Nukina Kaioku (貫名 海屋) was a Japanese painter and calligrapher. He had many pseudonyms, but Kaioku (海屋) and Sūō (菘翁) are the most well-known. He was considered a leader in the field of Japanese calligraphy during the Edo period. He was also good at painting in the Nanga style, which is a Japanese artistic style mean to emulate Chinese art and culture.

==Early life==
Nukina Kaioku was born on Shikoku in the Awa Province. Nukina Kaioku was born into a samurai family of hereditary archery instructors to the daimyō of the Hachisuka clan of the Awa Province. The typical samurai education included the martial arts, from which Kaioku's physical frailty exempted him, and Confucian philosophy, the Chinese classics, calligraphy and painting. He exhibited outstanding talent in calligraphy, and his uncle, who was a priest of the Kōyasan Shingon-shū on Mount Kōya, encouraged his interest in the writing style of Kūkai.

==Legacy and style==
By the end of his life, Kaioku was recognized both as one of the most outstanding calligraphers of his time and was also admired in his role as a scholar of Chinese writing styles. Along with Maki Ryoko and Ichikawa Beian, he was one of the renowned calligraphers in groups of three referred to as Sanpitsu, or three brushes, during the Bakumatsu period (Bakumatsu no Sanpitsu). His mature calligraphy style was conservative and fairly faithful to the orthodox tradition of the 4th-century Chinese master Wang Xizhi. He was also versatile, and his calligraphy shows a solid mastery of the major modes of Kara-e (Chinese-style) writing.

(Extracted data):

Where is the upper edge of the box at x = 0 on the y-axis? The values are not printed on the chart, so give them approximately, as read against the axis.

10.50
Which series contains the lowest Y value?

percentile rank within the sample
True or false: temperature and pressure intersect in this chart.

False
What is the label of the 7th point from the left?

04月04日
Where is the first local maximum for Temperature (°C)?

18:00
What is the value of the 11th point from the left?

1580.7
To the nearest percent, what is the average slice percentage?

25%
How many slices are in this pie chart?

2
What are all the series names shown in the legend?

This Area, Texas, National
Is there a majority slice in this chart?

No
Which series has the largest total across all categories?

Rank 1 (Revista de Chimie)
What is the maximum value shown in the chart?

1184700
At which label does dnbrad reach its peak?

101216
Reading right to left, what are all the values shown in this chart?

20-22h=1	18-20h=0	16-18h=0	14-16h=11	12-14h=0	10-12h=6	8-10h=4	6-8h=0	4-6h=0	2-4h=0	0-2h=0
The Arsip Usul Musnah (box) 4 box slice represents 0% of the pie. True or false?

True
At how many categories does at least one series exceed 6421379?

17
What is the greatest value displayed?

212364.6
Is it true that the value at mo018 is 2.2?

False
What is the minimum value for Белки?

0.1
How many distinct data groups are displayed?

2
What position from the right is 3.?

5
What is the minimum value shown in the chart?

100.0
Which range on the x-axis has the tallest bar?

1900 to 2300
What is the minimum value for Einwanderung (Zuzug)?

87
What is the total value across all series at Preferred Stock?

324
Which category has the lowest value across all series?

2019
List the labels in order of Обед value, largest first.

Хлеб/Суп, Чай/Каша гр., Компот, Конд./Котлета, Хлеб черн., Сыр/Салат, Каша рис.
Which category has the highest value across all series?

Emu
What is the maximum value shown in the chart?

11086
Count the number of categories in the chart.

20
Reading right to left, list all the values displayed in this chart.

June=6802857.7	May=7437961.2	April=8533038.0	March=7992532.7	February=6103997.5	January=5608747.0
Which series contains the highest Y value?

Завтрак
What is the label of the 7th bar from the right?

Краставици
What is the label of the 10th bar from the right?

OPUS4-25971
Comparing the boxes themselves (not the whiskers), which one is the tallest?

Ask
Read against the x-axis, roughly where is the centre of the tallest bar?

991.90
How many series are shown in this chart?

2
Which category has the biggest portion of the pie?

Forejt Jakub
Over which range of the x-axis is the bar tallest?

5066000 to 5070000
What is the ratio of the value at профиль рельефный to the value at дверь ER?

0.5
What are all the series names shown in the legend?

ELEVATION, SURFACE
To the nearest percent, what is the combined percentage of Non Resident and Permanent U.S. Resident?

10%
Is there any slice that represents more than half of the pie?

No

(Your assignment): Print the entire passage about Nukina Kaioku again, word for word and unchanged.

(Solution to the problem):
Nukina Kaioku (貫名 海屋) was a Japanese painter and calligrapher. He had many pseudonyms, but Kaioku (海屋) and Sūō (菘翁) are the most well-known. He was considered a leader in the field of Japanese calligraphy during the Edo period. He was also good at painting in the Nanga style, which is a Japanese artistic style mean to emulate Chinese art and culture.

==Early life==
Nukina Kaioku was born on Shikoku in the Awa Province. Nukina Kaioku was born into a samurai family of hereditary archery instructors to the daimyō of the Hachisuka clan of the Awa Province. The typical samurai education included the martial arts, from which Kaioku's physical frailty exempted him, and Confucian philosophy, the Chinese classics, calligraphy and painting. He exhibited outstanding talent in calligraphy, and his uncle, who was a priest of the Kōyasan Shingon-shū on Mount Kōya, encouraged his interest in the writing style of Kūkai.

==Legacy and style==
By the end of his life, Kaioku was recognized both as one of the most outstanding calligraphers of his time and was also admired in his role as a scholar of Chinese writing styles. Along with Maki Ryoko and Ichikawa Beian, he was one of the renowned calligraphers in groups of three referred to as Sanpitsu, or three brushes, during the Bakumatsu period (Bakumatsu no Sanpitsu). His mature calligraphy style was conservative and fairly faithful to the orthodox tradition of the 4th-century Chinese master Wang Xizhi. He was also versatile, and his calligraphy shows a solid mastery of the major modes of Kara-e (Chinese-style) writing.